Researcher shows progress on explainability in biometric PAD systems
Explaining the decisions of artificial intelligence systems like those used in biometric presentation attack detection is a complicated matter, and not just in terms of the technical computer analysis involved, attendees if this week’s lunch talk hosted by the European Association for Biometrics (EAB). There are thorny conceptual challenges around applying human understanding to the decisions of automated systems, and how they are arrived at.
‘’Explaining’ Biometric Recognition and PAD Methods: xAI Tools for Face Biometrics’ was presented by computer vision and biometrics researcher Ana Sequeira of INESC TEC in Porto, Portugal.
Sequeira delved into the need for explainable artificial intelligence, the focus of her research at the R&D institution.
The basic properties required for biometrics to work were reviewed, along with the vulnerabilities of such technologies to presentation attacks. Using ISO/IEC standards as a starting point, Sequeira presents biometric presentation attacks as largely divided between automated attacks, such as synthetic identities, and human attacks, such as lifeless or altered subjects.
A problem that arises immediately in presentation attack detection, Sequeira says, is that of generalization: How can models tell unknown fake sample types from genuine ones?
Analysis of iris and fingerprint biometrics models suggest that they are not effective at identifying new attack types. This is in part, Sequeira argues, because most approaches are based on binary classifications which involve overly simplistic assumptions about attackers, and one class of training data for model design.
Sequeira and her team evaluated PAD models with the spoof tested both used and unused in training, calling the latter an “unseen attack.”
They found that a regularization technique, consisting of adversarial training and transfer learning processes, improved PAD generalization.
“We can provide better separability between bona fide and attacks, but not only that, we can also put the attacks closer, in a sense, that makes our model more robust,” Sequeira, who also previously headed biometric anti-spoofing at IrisGuard, explains.
The research community is now facing questions about what AI models are learning and deciding based on, as society attempts to see inside the AI ‘block box.’
Output as input
Machine learning, Sequeira points out, changes the paradigm of computing, moving the data that was formerly the output created by programs and starting data to the development side, with the program as output. Deep learning is based on representation learning, Sequeira says, and it is important to know that the learned features are relevant, rather than just appearing so during the training process.

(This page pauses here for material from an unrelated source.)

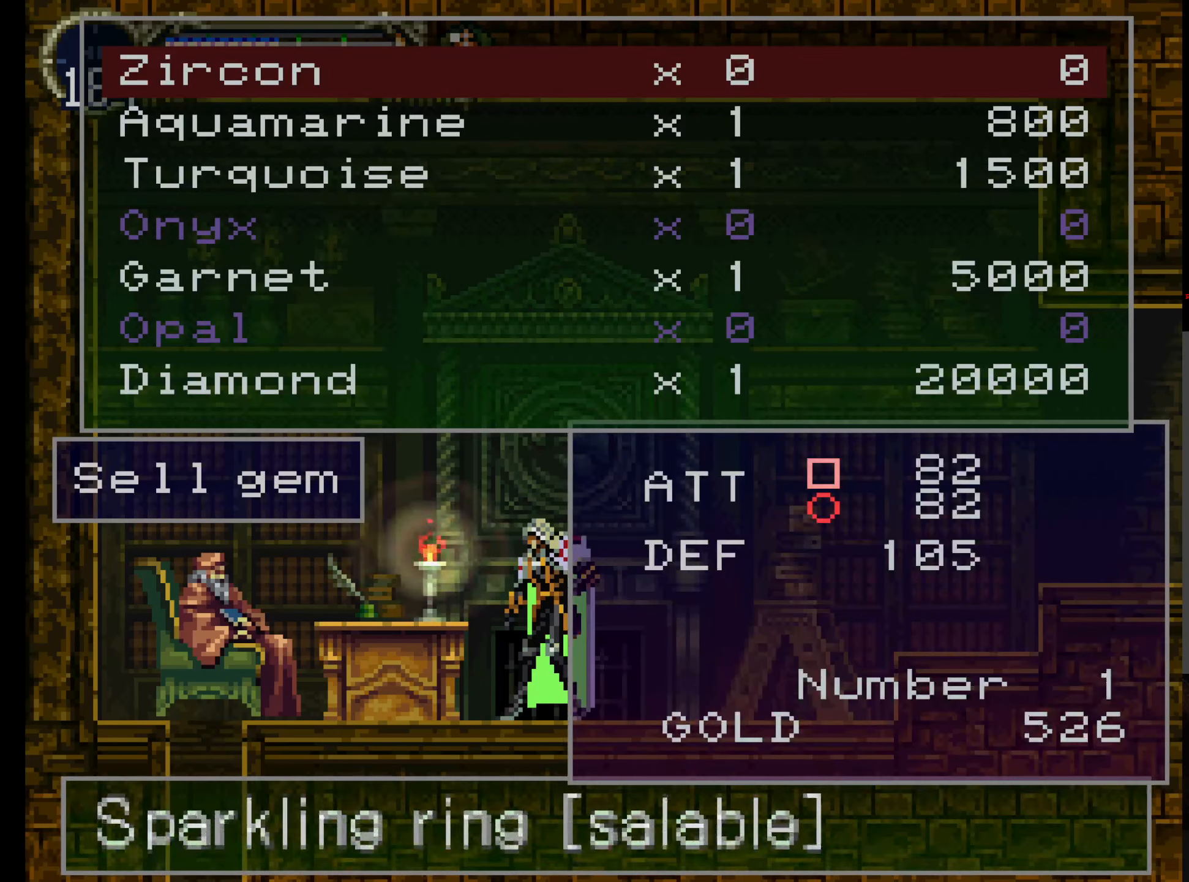
{"buttons": [], "left_stick": "center", "events": [[83, "A", "up"], [217, "A", "down"], [333, "A", "up"]]}
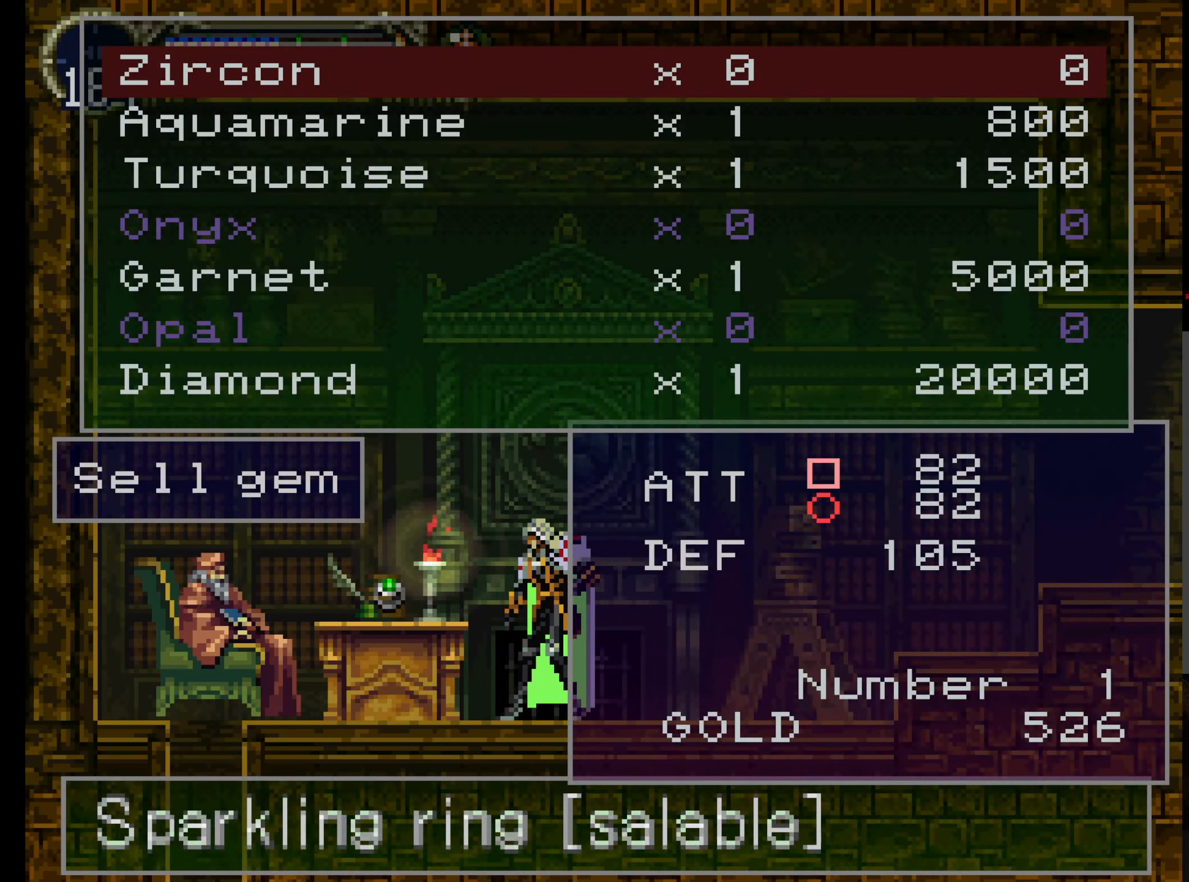
{"buttons": ["A"], "left_stick": "center", "events": [[83, "A", "down"], [233, "A", "up"], [283, "DPAD_RIGHT", "down"], [417, "A", "down"], [433, "DPAD_RIGHT", "up"]]}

As AI is used in applications like healthcare and law enforcement biometrics, Sequeira notes, transparency is necessary, and even required by GDPR.
There is an inherent trade-off, however, between performance and explainability, according to Sequeira. Despite this trade-off, explainability is desirable not just for the sake of transparency, but also for potential gains it could yield, such as in exposing hidden vulnerabilities.

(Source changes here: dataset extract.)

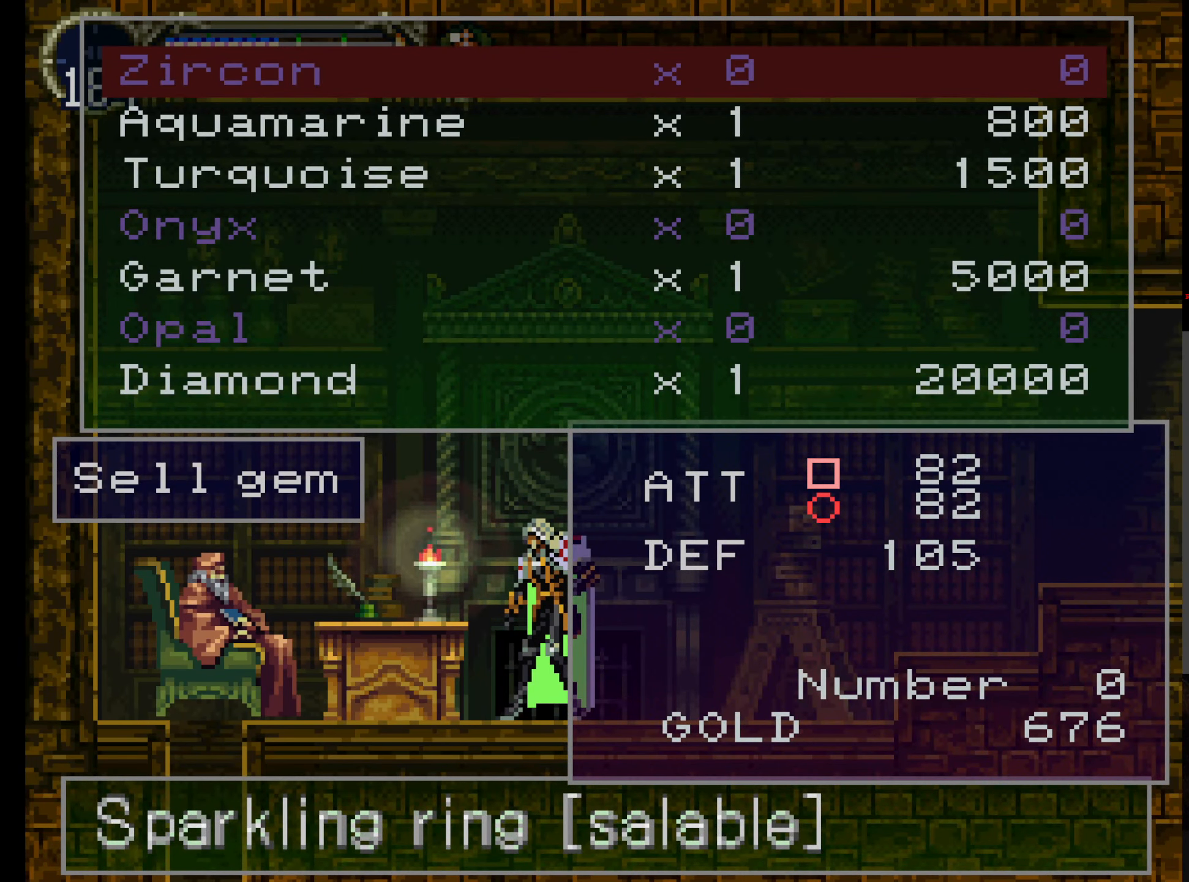
{"buttons": ["DPAD_DOWN"], "left_stick": "center", "events": [[67, "A", "up"], [133, "DPAD_RIGHT", "down"], [250, "A", "down"], [267, "DPAD_RIGHT", "up"], [383, "A", "up"], [467, "DPAD_DOWN", "down"]]}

Explainability is also not exactly the same as interpretability, even though the terms are sometimes used interchangeably. There is a consensus in the AI community that explainability in AI can only be achieved through study of the pre-model, in-model and post-model levels, so Sequeira’s team focused on the latter in experiments with face presentation attack detection and heartbeat biometric identification.
AI explainability is traditionally based on metrics for labels, but this approach is limited, and Sequeira asks if the scope of analysis can be expanded.
Class activation maps show the pixel groups used in class prediction, yielding some insight into the algorithmic decision-making process. They show a significant difference in the behavior of the one-attack and unseen-attack models, for example, even when both made the same, correct classification.
In the case of this experiment, the unseen-attack model was trained on all types of attack available except the one it was tested on, Sequeira explains.
The resulting heat-maps show the models making the same judgement based on the same image in several cases in which the class activation maps make clear they are focused on different parts of the picture. This was the case with both correctly classified presentation attack and bona fide samples.
Explanations for samples classified in the same way were significantly closer to each other.
Where you would look on an image to detect a presentation attack seems intuitive. A person would focus on transitions between the artifact, such as a mask, and the real environment around it. The single-attack PAD model focused on a similar area, but the unseen-attack model did not.
Sequeira’s team arrived at a set of four desirable properties for explanations, comparing single and unseen attack models, intra-class coherence, meaningfulness to humans and swaps of training and test data. The criteria raises questions, however, around how ‘similar’ and ‘meaningful’ are defined in this context.
The challenge remaining for the biometrics community, according to Sequeira, is to develop new performance metrics for explanations.